Minister for Health Stephen Donnelly is bringing a memo to Government for the implementation of RHAs, which will have responsibility for all health services in their respective areas, including budgets.
The new bodies, seen as essential to the Sláintecare reform programme, were first announced in mid-2019, but were delayed by the Covid-19 pandemic and disagreements over Sláintecare.
The RHAs will mean the alignment of health services in hospitals and in the community. At present, six hospital groups, nine community healthcare organisations along with Children's Health Ireland are not geographically aligned.
While having devolved responsibility for decision making, the RHAs will be required to follow national policies, standards and strategies.
The Health Service Executive will continue to exist, but a “lean” form is promised, with less management and bureaucracy.

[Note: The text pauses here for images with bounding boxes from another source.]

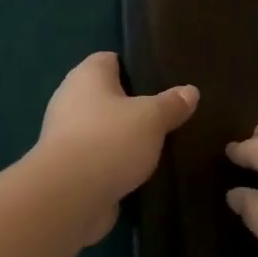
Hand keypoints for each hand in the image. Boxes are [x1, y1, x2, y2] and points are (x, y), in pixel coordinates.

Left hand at [33, 52, 198, 243]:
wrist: (69, 197)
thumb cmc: (110, 141)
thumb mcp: (152, 118)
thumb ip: (172, 104)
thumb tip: (191, 91)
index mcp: (86, 76)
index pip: (109, 59)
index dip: (134, 67)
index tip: (162, 80)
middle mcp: (70, 100)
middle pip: (107, 96)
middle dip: (134, 105)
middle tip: (167, 114)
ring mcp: (67, 136)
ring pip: (104, 129)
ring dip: (125, 137)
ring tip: (159, 144)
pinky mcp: (69, 168)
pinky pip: (99, 158)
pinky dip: (116, 163)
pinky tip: (140, 171)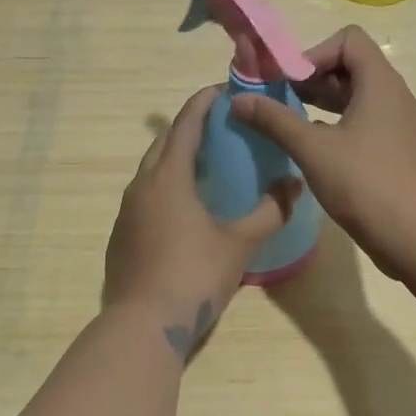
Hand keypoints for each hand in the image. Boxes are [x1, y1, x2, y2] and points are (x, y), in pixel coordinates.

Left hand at [104, 85, 299, 356]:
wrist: (143, 325)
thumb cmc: (193, 275)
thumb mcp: (239, 243)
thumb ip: (270, 211)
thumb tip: (295, 184)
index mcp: (167, 178)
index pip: (186, 125)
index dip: (204, 104)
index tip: (223, 90)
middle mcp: (141, 186)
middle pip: (164, 144)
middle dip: (189, 129)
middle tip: (221, 128)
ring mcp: (126, 212)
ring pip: (151, 172)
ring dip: (176, 159)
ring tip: (206, 164)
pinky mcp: (121, 236)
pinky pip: (145, 197)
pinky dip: (166, 188)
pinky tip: (185, 207)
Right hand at [229, 26, 415, 277]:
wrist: (415, 236)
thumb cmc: (365, 184)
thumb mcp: (312, 150)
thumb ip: (275, 120)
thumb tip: (238, 99)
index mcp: (380, 83)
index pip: (348, 39)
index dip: (314, 53)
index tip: (290, 83)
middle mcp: (393, 95)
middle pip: (351, 65)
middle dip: (312, 78)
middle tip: (281, 101)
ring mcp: (397, 122)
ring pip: (356, 95)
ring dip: (322, 102)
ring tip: (291, 122)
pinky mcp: (396, 147)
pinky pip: (364, 119)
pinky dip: (337, 123)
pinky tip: (314, 148)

The Department of Health plans to complete design of the new bodies in collaboration with the HSE this year. They will be introduced on a phased basis in 2023 and are expected to be fully operational at the start of 2024.
The six areas
The six areas remain as outlined by former minister for health Simon Harris in 2019.

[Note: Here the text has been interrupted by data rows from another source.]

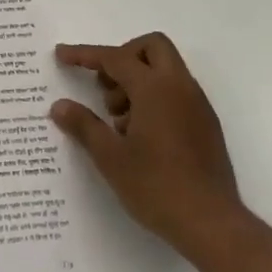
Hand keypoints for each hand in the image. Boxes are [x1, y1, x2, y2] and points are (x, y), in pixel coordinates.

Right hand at [51, 32, 247, 259]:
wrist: (212, 224)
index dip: (85, 54)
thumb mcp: (110, 157)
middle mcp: (180, 87)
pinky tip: (140, 136)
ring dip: (138, 80)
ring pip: (165, 69)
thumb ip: (84, 125)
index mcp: (155, 88)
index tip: (61, 55)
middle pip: (151, 47)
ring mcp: (197, 105)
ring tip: (119, 121)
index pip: (115, 58)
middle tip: (105, 87)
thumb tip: (59, 106)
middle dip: (123, 57)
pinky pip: (176, 92)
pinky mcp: (206, 125)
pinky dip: (155, 98)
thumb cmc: (156, 187)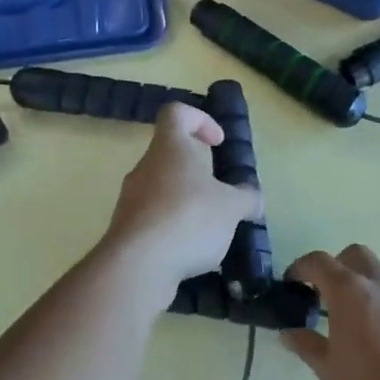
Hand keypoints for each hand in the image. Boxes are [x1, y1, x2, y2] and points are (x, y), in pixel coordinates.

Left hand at [101, 102, 261, 298]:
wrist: (137, 266)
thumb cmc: (188, 219)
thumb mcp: (231, 207)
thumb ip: (246, 198)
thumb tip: (254, 198)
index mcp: (169, 148)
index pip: (176, 113)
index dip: (199, 119)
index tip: (217, 142)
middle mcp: (145, 166)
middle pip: (170, 155)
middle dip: (198, 172)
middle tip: (220, 195)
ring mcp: (131, 198)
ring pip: (162, 189)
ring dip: (186, 202)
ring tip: (210, 230)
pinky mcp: (126, 229)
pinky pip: (154, 219)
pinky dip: (173, 229)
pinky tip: (190, 251)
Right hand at [282, 246, 379, 379]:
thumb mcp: (330, 374)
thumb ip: (308, 347)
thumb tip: (289, 332)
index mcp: (350, 293)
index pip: (319, 262)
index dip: (301, 268)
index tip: (293, 282)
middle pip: (357, 255)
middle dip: (340, 268)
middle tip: (331, 296)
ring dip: (375, 278)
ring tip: (370, 307)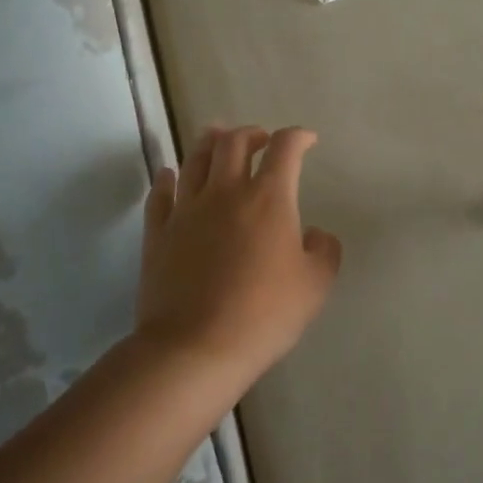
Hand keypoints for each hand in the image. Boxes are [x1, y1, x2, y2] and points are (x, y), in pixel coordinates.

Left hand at [136, 126, 341, 393]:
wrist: (196, 348)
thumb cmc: (265, 314)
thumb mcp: (316, 284)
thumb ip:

- Area A takes in the northeast, including north Dublin, Meath, Louth, Cavan and Monaghan.
- Area B comprises Longford, Westmeath, Offaly, Laois, Kildare and parts of Dublin and Wicklow.
- Area C focuses on the south and southeast, including Tipperary south, Waterford, Kilkenny, Carlow, Wexford, Wicklow and part of south Dublin.
- Area D consists of counties Kerry and Cork.
- Area E is made up of Limerick, Clare and part of Tipperary.
- Area F includes Donegal, Sligo, Leitrim, Roscommon, Mayo and Galway.